### Saved data entries
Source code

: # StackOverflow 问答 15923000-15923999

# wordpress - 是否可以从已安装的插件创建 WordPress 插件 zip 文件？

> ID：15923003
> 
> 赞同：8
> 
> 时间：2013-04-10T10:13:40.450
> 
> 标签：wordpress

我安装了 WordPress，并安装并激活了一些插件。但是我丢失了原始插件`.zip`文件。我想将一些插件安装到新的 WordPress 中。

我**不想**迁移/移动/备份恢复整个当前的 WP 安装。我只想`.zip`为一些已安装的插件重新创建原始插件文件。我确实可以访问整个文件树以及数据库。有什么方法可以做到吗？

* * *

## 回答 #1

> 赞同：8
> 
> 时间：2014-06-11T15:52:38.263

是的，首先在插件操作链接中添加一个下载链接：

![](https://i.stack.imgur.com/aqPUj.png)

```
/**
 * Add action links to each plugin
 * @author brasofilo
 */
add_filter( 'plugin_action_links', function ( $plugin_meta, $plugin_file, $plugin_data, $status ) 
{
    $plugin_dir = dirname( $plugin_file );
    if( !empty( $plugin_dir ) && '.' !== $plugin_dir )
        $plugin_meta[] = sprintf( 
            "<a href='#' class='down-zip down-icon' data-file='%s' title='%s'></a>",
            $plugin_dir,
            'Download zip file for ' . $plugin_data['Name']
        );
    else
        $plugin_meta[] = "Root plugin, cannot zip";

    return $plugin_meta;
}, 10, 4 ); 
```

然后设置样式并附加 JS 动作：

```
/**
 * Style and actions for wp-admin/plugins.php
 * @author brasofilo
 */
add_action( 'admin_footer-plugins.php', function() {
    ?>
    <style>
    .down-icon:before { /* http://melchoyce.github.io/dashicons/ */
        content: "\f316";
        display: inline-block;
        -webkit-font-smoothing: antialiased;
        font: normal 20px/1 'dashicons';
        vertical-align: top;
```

### What needs to be done
Set down every record once more, exactly as written.

### Solution to the problem
Source code

: # StackOverflow 问答 15923000-15923999

# wordpress - 是否可以从已安装的插件创建 WordPress 插件 zip 文件？

> ID：15923003
> 
> 赞同：8
> 
> 时间：2013-04-10T10:13:40.450
> 
> 标签：wordpress

我安装了 WordPress，并安装并激活了一些插件。但是我丢失了原始插件`.zip`文件。我想将一些插件安装到新的 WordPress 中。

我**不想**迁移/移动/备份恢复整个当前的 WP 安装。我只想`.zip`为一些已安装的插件重新创建原始插件文件。我确实可以访问整个文件树以及数据库。有什么方法可以做到吗？

* * *

## 回答 #1

> 赞同：8
> 
> 时间：2014-06-11T15:52:38.263

是的，首先在插件操作链接中添加一个下载链接：

![](https://i.stack.imgur.com/aqPUj.png)

```
/**
 * Add action links to each plugin
 * @author brasofilo
 */
add_filter( 'plugin_action_links', function ( $plugin_meta, $plugin_file, $plugin_data, $status ) 
{
    $plugin_dir = dirname( $plugin_file );
    if( !empty( $plugin_dir ) && '.' !== $plugin_dir )
        $plugin_meta[] = sprintf( 
            "<a href='#' class='down-zip down-icon' data-file='%s' title='%s'></a>",
            $plugin_dir,
            'Download zip file for ' . $plugin_data['Name']
        );
    else
        $plugin_meta[] = "Root plugin, cannot zip";

    return $plugin_meta;
}, 10, 4 ); 
```

然后设置样式并附加 JS 动作：

```
/**
 * Style and actions for wp-admin/plugins.php
 * @author brasofilo
 */
add_action( 'admin_footer-plugins.php', function() {
    ?>
    <style>
    .down-icon:before { /* http://melchoyce.github.io/dashicons/ */
        content: "\f316";
        display: inline-block;
        -webkit-font-smoothing: antialiased;
        font: normal 20px/1 'dashicons';
        vertical-align: top;
```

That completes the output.